Analogously, the stouffer function can be employed to produce an output directly on the AnnData object. Remove ribosomal proteins from the Stouffer-integrated matrix (ribosomal protein genes are among the most highly expressed genes in most cell types).

filtered_proteins = NES_integrated.columns[~NES_integrated.columns.str.startswith('RP')].to_list() # Exclude columns starting with 'RP' from integrated matrix
NES_integrated = NES_integrated.loc[:,filtered_proteins] # remove ribosomal proteins from DataFrame

Select the 10 most activated regulatory protein in each cluster.

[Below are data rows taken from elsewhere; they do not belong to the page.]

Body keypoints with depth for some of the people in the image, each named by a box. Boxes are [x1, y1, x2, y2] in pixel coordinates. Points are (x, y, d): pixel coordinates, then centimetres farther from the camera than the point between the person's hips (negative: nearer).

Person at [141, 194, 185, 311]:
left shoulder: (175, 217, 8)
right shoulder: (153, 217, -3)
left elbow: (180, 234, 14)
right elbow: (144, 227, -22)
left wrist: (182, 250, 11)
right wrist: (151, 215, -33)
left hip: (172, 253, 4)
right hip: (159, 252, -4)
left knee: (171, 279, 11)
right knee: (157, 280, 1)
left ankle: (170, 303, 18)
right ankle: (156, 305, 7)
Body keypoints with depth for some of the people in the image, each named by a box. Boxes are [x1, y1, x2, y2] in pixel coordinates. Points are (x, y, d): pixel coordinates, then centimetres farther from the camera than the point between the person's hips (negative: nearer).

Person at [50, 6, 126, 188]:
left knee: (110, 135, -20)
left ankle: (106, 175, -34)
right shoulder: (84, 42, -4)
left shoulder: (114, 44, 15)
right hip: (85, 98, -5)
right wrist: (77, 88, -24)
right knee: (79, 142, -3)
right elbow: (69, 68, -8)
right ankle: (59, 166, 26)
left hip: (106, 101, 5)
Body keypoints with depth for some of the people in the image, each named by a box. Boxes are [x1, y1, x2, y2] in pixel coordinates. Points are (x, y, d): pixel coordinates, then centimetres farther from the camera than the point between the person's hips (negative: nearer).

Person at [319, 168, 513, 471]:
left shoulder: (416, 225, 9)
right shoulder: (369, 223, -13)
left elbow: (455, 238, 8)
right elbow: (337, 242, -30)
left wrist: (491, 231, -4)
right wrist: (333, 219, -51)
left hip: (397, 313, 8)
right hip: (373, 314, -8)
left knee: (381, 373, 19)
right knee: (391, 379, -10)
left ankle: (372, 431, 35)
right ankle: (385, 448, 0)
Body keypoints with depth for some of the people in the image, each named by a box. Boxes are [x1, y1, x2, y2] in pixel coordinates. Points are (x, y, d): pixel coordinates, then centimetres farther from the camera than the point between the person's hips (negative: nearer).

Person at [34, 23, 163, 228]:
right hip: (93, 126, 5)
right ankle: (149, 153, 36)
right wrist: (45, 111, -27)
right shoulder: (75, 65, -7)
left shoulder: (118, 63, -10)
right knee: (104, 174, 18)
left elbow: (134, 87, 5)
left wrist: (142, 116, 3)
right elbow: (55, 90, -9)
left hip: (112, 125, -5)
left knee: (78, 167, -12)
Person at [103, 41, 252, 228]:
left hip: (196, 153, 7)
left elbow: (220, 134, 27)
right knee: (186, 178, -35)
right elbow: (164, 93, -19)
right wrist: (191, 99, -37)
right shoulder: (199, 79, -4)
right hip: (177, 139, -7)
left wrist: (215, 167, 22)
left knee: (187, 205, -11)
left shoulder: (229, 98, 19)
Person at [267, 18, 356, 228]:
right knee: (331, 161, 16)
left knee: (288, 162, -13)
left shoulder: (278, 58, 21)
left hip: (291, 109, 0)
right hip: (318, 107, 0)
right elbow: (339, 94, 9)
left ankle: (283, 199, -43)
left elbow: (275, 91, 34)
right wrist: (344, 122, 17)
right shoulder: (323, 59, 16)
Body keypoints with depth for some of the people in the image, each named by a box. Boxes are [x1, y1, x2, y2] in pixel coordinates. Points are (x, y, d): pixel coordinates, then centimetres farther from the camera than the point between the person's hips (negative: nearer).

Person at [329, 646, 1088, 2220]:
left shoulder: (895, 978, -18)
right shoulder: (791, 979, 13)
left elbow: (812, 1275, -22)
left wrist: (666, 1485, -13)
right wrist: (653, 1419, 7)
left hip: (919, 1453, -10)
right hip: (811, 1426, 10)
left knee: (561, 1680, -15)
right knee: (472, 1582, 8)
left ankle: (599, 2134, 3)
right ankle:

active_proteins = NES_integrated.apply(lambda row: row.nlargest(10).index.tolist(), axis=1)  # the top 10 most activated proteins in each cell type
active_proteins

0_scores    [INHBA, MMP14, ID3, LOXL2, HOPX, RUNX2, LEF1, ...
1_scores    [TSHZ2, NFIA, NFIB, ZBTB16, TCF21, NR2F1, ZFP3...
2_scores    [ENO1, NACA, PFDN5, LOXL2, BTF3, HMGA1, CCDC85...
3_scores    [FOSB, NR4A1, ELL2, ID4, REL, JUND, NR4A2, NR4...
dtype: object

Finally, display the top activated proteins from ProtAct_NaRnEA on a heatmap

protein_set = active_proteins.sum() # protein set to display on the heatmap
ax = pyviper.pl.heatmap(ProtAct_NaRnEA, var_names=protein_set, groupby="leiden", vcenter=0, cmap="RdBu_r",dendrogram=False,swap_axes=True, show_gene_labels=True)

Key takeaways

This Tutorial describes how to inspect and process gene regulatory networks, by manipulating objects of class Interactome, and shows how to generate protein activity profiles from single-cell data using the viper function. Last, we presented key functions for the post-processing and visualization of protein activity data. In Tutorial 2 we will introduce the user to the generation of suitable gene expression signatures for viper and extend the VIPER analysis to simultaneously account for multiple cell pupulations through the exploitation of the metaVIPER paradigm.